Following this lead, the Scottish Episcopal Church used the same type of 'guiding principles' when they introduced a plurality of views about marriage into their Canons.


This week the Lambeth Conference has even seen the godhead described in a similar way, in the Call for Reconciliation, the 'Affirmation' states:

“We believe in God who is both three and one, who holds difference and unity in the heart of God’s being, as Father, Son and Holy Spirit....Our differences embodied in the Anglican Communion both challenge and deepen our experience of God in the other. As we join in God’s mission of reconciliation through Jesus and in the power of the Spirit, our differences are celebrated and redeemed, as we are made whole in the body of Christ. In that diverse whole, we more fully reflect the image of God.” [2]


It is therefore, unsurprising that in both his letter and his speech to the gathered bishops at the Lambeth Conference, the Archbishop of Canterbury appears to welcome, without limit of time, the plurality of views held in the Anglican Communion.

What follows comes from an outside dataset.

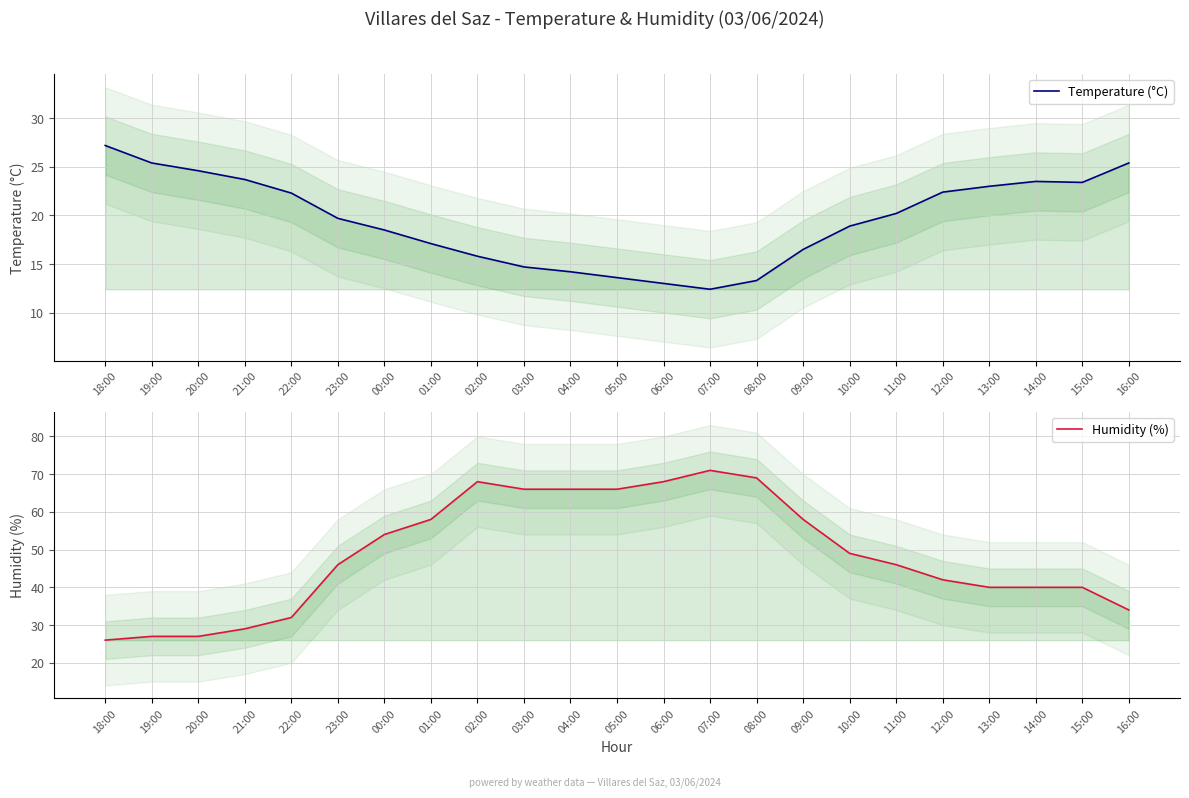

What is the greatest value displayed?

71.0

There is a prize and there is a cost. The prize may be visible unity. But once the Trinity becomes all about holding difference together and human sexuality is adiaphora, the cost is surely too high.


 

[1] The Five Guiding Principles

1. Now that legislation has been passed to enable women to become bishops the Church of England is fully and unequivocally committed to all orders of ministry being open equally to all, without reference to gender, and holds that those whom it has duly ordained and appointed to office are the true and lawful holders of the office which they occupy and thus deserve due respect and canonical obedience; 2. Anyone who ministers within the Church of England must be prepared to acknowledge that the Church of England has reached a clear decision on the matter; 3. Since it continues to share the historic episcopate with other Churches, including the Roman Catholic Church, the Orthodox Church and those provinces of the Anglican Communion which continue to ordain only men as priests or bishops, the Church of England acknowledges that its own clear decision on ministry and gender is set within a broader process of discernment within the Anglican Communion and the whole Church of God; 4. Since those within the Church of England who, on grounds of theological conviction, are unable to receive the ministry of women bishops or priests continue to be within the spectrum of teaching and tradition of the Anglican Communion, the Church of England remains committed to enabling them to flourish within its life and structures; and 5. Pastoral and sacramental provision for the minority within the Church of England will be made without specifying a limit of time and in a way that maintains the highest possible degree of communion and contributes to mutual flourishing across the whole Church of England.